EXERCISE GOAL: An identical copy of every entry below is the required output.

THE DATA:
_ _ _

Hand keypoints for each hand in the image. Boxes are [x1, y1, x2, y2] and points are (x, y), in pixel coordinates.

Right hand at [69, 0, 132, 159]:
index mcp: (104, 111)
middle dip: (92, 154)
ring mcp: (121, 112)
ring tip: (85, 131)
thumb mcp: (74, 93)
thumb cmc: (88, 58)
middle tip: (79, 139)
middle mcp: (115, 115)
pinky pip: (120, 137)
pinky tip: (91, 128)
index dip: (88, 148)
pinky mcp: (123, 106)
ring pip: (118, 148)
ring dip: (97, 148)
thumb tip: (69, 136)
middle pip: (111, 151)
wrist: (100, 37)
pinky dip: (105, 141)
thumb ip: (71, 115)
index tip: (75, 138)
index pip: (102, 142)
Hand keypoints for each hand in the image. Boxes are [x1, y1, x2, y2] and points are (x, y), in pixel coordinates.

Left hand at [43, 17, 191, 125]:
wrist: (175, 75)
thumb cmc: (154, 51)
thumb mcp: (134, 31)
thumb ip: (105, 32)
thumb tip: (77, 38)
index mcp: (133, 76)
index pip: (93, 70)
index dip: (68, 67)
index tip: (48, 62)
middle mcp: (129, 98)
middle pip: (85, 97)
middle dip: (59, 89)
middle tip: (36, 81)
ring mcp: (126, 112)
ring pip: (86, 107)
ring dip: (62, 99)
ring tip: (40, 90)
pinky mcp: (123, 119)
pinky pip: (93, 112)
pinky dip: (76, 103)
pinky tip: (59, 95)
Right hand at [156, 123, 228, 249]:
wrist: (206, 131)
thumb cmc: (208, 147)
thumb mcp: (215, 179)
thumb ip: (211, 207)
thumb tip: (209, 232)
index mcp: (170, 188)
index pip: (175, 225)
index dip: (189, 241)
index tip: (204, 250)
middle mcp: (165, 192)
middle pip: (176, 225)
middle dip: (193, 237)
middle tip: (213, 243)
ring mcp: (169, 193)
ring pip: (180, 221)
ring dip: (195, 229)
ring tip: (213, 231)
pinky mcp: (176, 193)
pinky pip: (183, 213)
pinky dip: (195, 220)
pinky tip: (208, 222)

_ _ _

SOLUTION BELOW:
Hand keypoints for each hand in the image. Boxes are [x1, y1, x2, y2] and points are (x, y), in pixel coordinates.

Right hand at [69, 0, 132, 159]:
index mcp: (104, 111)
middle dip: (92, 154)
ring mcp: (121, 112)
ring tip: (85, 131)
thumb mcp: (74, 93)
thumb cmc: (88, 58)
middle tip: (79, 139)
middle mcp: (115, 115)
pinky pip: (120, 137)
pinky tip: (91, 128)
index dip: (88, 148)
pinky mcp: (123, 106)
ring pip: (118, 148)
ring dip: (97, 148)
thumb tip: (69, 136)
middle pip: (111, 151)
wrist: (100, 37)
pinky dip: (105, 141)
thumb ip: (71, 115)
index tip: (75, 138)
index pip: (102, 142)
Hand keypoints for each hand in the image. Boxes are [x1, y1, x2, y2] and points are (x, y), in pixel coordinates.

Left hand at [43, 17, 191, 125]:
wrist: (175, 75)
thumb cmc: (154, 51)
thumb mcp: (134, 31)
thumb ip: (105, 32)
thumb tip: (77, 38)
index mcp: (133, 76)
index pip: (93, 70)
index dip: (68, 67)
index tip: (48, 62)
middle mcp: (129, 98)
middle pip: (85, 97)
middle dip: (59, 89)
middle tip: (36, 81)
ring mcp: (126, 112)
ring pip: (86, 107)
ring dip: (62, 99)
ring tip: (40, 90)
pinky mcp: (123, 119)
pinky pip: (93, 112)
pinky dip: (76, 103)
pinky tip: (59, 95)
Right hand at [156, 123, 228, 249]:
wrist: (206, 131)
thumb cmc: (208, 147)
thumb mcp: (215, 179)
thumb ip: (211, 207)
thumb tip: (209, 232)
index mcp: (170, 188)
index pip: (175, 225)
index dip: (189, 241)
index tip: (204, 250)
middle mcp: (165, 192)
middle pip: (176, 225)
middle dip: (193, 237)
middle tip: (213, 243)
ring mcp: (169, 193)
ring pip: (180, 221)
ring dip: (195, 229)
ring tip: (213, 231)
pinky mcp: (176, 193)
pinky pip: (183, 213)
pinky dip: (195, 220)
pinky tip: (208, 222)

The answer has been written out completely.